BNP Paribas Asset Management began buying European equities in small quantities after the European Central Bank moved to support the region’s lenders.
The asset manager, which overseas $668 billion, started decreasing its “underweight” position on European shares in December and cut its “overweight” on the U.S., Christian Dargnat, the Paris-based chief investment officer of the fund house, said in an interview. In diversified portfolios, BNP Paribas reduced its cash position in favor of European stocks.
The Stoxx Europe 600 Index posted its biggest January gain since 1998, which extended the rally from last year’s low on Sept. 22 to 18 percent. The ECB in December gave the region’s banks 489 billion euros ($638 billion) in 1,134-day loans, the most ever in a single operation, to ensure banks had enough cheap cash to continue lending to companies and households.
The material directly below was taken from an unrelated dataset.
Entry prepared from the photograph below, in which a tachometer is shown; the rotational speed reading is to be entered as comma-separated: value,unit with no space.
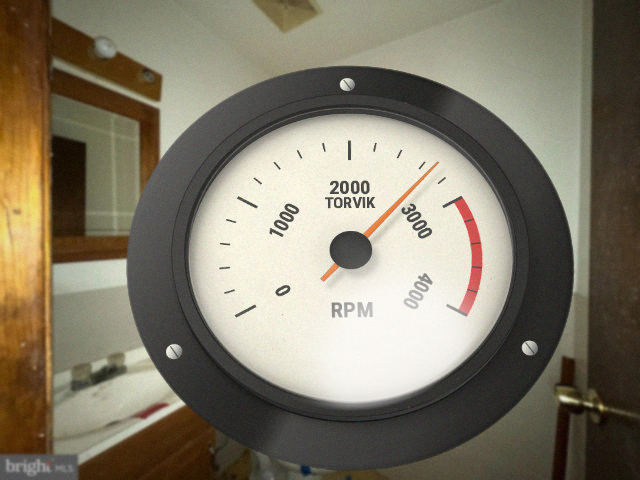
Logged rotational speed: 2700,rpm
“A wall of money was put into place,” Dargnat said. “We’ve started to become more positive. The ECB’s operation was the impetus. It tells the world that Italy and Spain won’t be insolvent.”
BNP Paribas Asset Management hasn’t changed its industry positioning and retained its “underweight” stance on shares of financial companies and those whose earnings are tied to economic growth.
“Three months ago we were very cautious,” Dargnat said. “Now, we are just cautious. It’s time to be less defensive.”
Dargnat said this doesn’t mean he’s rushing to buy more European stocks as further action is needed from policy makers to contain the debt crisis and improve fiscal discipline.
“Why aren’t we more aggressive?” he said. “There are still political decisions to be made. We’re at the mercy of any rash declaration. Clients are still very risk averse.”
The Stoxx 600 dropped 11 percent last year, its worst performance since 2008, as leaders struggled to stop the crisis from spreading to Italy and Spain. The gauge is trading at 10.8 times the projected earnings of its companies, compared with an average valuation of 11.9 over the past five years, according to data compiled by Bloomberg.
“For the past 30 to 40 years, countries of the West have been getting further and further into debt,” Dargnat said. “At some point, the bill comes in. It’s a long-term process and we’re not going to resolve the problem overnight.”
He said European nations must move towards greater integration.
“When this day arrives, it will be a positive for stocks,” Dargnat said. “They are inexpensive; so the investment flow will return naturally. If these measures come together, and some are on the way, investors will start to come back to European stocks.”
Dargnat said he expects European stocks to finish the year higher, but with periods of gains and losses as volatility remains.
“We are cautious, but we can be reasonably optimistic for the full year,” he said.